There are multiple algorithms you can use for clustering. Perhaps the two best-known approaches are called K-means clustering and hierarchical clustering.

Train a K-means clustering model

The algorithm we previously used to approximate the number of clusters in our dataset is called K-means. Let's get to the finer details.

The basic algorithm has the following steps:

  1. Specify the number of clusters to be created (this is done by the data scientist). Taking the flowers example from the previous unit, this means deciding how many clusters you want to use to group the flowers.
  2. The algorithm randomly selects K observations from the dataset to serve as the initial centers for the clusters (that is, centroids).
  3. Each of the remaining observations (in this case, flowers) is assigned to its closest centroid.
  4. The new mean of each cluster is computed, and the centroid is moved to the mean.
  5. Now that the centers have been recalculated, every observation is checked again to see if it might be closer to a different cluster. All the objects are reassigned again by using the updated cluster means. The cluster assignment and centroid update steps are iteratively repeated until the cluster assignments stop changing (that is, when convergence is achieved). Typically, the algorithm terminates when each new iteration results in negligible movement of centroids and the clusters become static.
  6. Note that due to randomization of the initial K observations used as the starting centroids, we can get slightly different results each time we apply the procedure. For this reason, most algorithms use several random starts and choose the iteration with the lowest within cluster sum of squares (WCSS). As such, it's strongly recommended to always run K-means with several values of nstart.

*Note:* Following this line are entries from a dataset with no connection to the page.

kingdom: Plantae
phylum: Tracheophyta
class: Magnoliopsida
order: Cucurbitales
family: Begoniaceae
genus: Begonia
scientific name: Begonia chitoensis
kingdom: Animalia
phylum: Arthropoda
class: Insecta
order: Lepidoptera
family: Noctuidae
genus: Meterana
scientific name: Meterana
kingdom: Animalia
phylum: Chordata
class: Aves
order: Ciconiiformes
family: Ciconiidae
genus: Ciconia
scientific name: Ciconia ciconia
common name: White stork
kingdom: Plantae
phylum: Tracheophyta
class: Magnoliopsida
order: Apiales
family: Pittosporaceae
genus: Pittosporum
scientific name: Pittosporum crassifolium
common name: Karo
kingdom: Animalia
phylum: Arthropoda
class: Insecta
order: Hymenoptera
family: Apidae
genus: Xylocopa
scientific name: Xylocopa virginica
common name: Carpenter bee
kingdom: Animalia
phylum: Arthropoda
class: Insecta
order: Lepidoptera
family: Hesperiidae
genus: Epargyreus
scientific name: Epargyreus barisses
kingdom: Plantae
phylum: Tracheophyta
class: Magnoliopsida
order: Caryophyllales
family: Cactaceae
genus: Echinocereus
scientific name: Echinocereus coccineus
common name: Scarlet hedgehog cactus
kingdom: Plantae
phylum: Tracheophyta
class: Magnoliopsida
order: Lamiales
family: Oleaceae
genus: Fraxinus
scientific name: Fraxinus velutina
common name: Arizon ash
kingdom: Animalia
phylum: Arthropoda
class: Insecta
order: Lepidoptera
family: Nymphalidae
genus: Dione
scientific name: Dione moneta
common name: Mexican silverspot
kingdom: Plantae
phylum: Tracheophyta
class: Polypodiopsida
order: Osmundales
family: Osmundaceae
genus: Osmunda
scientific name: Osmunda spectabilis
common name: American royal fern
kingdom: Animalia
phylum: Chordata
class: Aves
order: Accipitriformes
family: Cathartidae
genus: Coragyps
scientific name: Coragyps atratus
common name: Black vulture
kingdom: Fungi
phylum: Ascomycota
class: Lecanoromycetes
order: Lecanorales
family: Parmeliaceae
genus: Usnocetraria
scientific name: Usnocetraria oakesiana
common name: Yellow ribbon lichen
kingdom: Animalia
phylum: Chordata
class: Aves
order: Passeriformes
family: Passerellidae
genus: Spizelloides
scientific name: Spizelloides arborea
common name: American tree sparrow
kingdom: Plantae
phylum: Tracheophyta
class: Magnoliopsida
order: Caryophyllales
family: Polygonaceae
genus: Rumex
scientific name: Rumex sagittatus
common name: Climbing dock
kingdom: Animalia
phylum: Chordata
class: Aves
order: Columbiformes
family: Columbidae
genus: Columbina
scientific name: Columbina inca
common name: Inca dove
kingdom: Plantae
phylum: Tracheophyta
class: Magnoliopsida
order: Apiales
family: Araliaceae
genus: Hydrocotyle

So, training usually involves multiple iterations, reinitializing the centroids each time, and the model with the best (lowest) WCSS is selected. The following animation shows this process:

Animation showing a collection of flowers with different numbers of petals and leaves.

Hierarchical clustering

The first step in K-means clustering is the data scientist specifying the number of clusters (K) to partition the observations into. Hierarchical clustering, on the other hand, doesn't require the number of clusters to be defined in advance.

In hierarchical clustering, the clusters themselves belong to a larger group, which belong to even larger groups, and so on. The result is that data points can be clusters in differing degrees of precision: with a large number of very small and precise groups, or a small number of larger groups.

For example, if we apply clustering to the meanings of words, we might get a group containing adjectives specific to emotions (such as angry or happy). This group might, in turn, belong to a group containing all human-related adjectives (such as happy, handsome, or young). And this group might belong to an even higher group, containing all adjectives (such as happy, green, handsome, or hard).

Diagram showing hierarchical clustering.

Hierarchical clustering is useful not only for breaking data into groups, but also for understanding the relationships between these groups. This method can sometimes provide more interpretable results than non-hierarchical approaches. The major drawback, however, is that hierarchical clustering can take much longer to compute than simpler approaches. You might find the method unsuitable for large datasets.